Mercato Pc in crisi: Idc taglia le stime, possibile calo fino al 9% nel 2026
L’International Data Corporation (Idc) ha pubblicato un aggiornamento del suo outlook sul mercato dei computer e il messaggio è chiaro: la situazione sta peggiorando. Secondo i nuovi scenari, le spedizioni di Pc potrebbero diminuire fino al 9% nel 2026, mentre uno scenario più moderato prevede un calo del 5%. Si tratta di revisioni significative rispetto al -2,5% stimato appena a novembre 2025. Il principale fattore alla base di questo peggioramento è la carenza globale di memoria, che dall’ottobre 2025 ha accelerato oltre le previsioni iniziali. Pur non riscrivendo ufficialmente le stime complessive, vengono proposti scenari decisamente più cupi rispetto a poche settimane fa.

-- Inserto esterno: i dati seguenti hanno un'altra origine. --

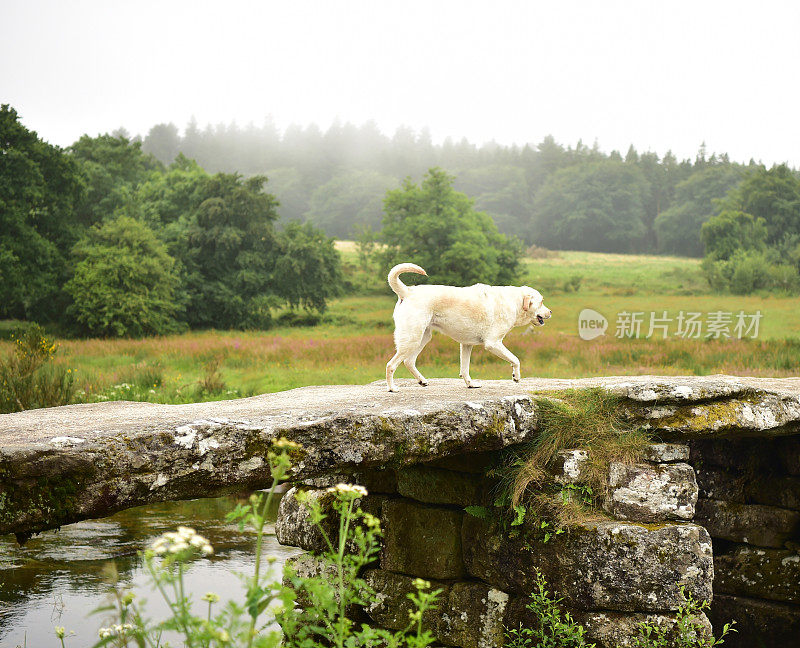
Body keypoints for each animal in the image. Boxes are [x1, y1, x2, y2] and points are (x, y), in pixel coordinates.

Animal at [386, 262, 552, 392]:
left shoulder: (466, 344)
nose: (550, 312)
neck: (515, 302)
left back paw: (422, 381)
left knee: (409, 361)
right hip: (412, 338)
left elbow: (464, 369)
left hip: (423, 338)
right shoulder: (493, 343)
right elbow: (515, 359)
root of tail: (408, 291)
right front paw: (516, 377)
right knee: (391, 365)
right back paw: (392, 388)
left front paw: (470, 384)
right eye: (542, 301)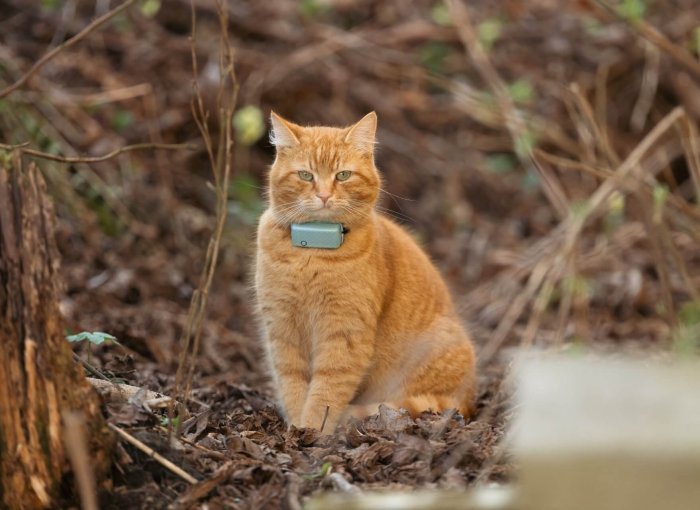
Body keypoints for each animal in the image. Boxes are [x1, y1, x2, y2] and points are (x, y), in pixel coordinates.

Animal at [254, 111, 478, 430]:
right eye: (306, 175)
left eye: (343, 175)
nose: (324, 195)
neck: (313, 251)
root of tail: (471, 400)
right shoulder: (283, 329)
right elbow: (292, 382)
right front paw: (296, 427)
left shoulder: (345, 333)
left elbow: (327, 390)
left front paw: (311, 429)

Il motivo principale dietro questa crisi è legato all’enorme crescita dell’intelligenza artificiale. Le grandi aziende che gestiscono i servizi cloud, come quelli che ospitano Ai e piattaforme online, stanno richiedendo quantità sempre maggiori di memoria Ram per far funzionare i loro sistemi. Questo ha spinto chi realizza i chip a dare priorità a queste aziende rispetto ai normali produttori di computer e laptop destinati ai consumatori, concentrandosi su componenti più avanzati e redditizi. In pratica, la memoria disponibile per Pc, notebook e dispositivi da gioco è diminuita perché gran parte della produzione viene ora destinata ai server che gestiscono l’Ai.

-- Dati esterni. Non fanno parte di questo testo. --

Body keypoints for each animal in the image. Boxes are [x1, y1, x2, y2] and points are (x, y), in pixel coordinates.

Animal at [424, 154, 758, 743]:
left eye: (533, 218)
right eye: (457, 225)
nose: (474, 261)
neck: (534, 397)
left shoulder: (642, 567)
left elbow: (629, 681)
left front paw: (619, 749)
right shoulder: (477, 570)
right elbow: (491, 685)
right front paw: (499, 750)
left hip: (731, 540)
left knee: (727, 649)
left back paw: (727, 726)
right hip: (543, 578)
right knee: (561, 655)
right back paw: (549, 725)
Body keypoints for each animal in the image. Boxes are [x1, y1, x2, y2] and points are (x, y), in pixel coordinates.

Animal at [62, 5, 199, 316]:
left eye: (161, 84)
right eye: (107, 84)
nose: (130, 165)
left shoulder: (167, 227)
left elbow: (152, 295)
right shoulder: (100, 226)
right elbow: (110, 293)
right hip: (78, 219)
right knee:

Per le aziende di chip, questa è una scelta che ha perfettamente senso dal punto di vista economico. Secondo Idc, inoltre, si tratta di una ridefinizione strategica di come vengono prodotti i chip, che potrebbe durare anni, e non solo pochi mesi. Per i gamer, dunque, questo scenario implica difficoltà nel reperire Pc e notebook performanti, possibili aumenti di prezzo e ritardi nelle nuove build, mentre l’hardware più potente si concentra nei data center dedicati all’Ai.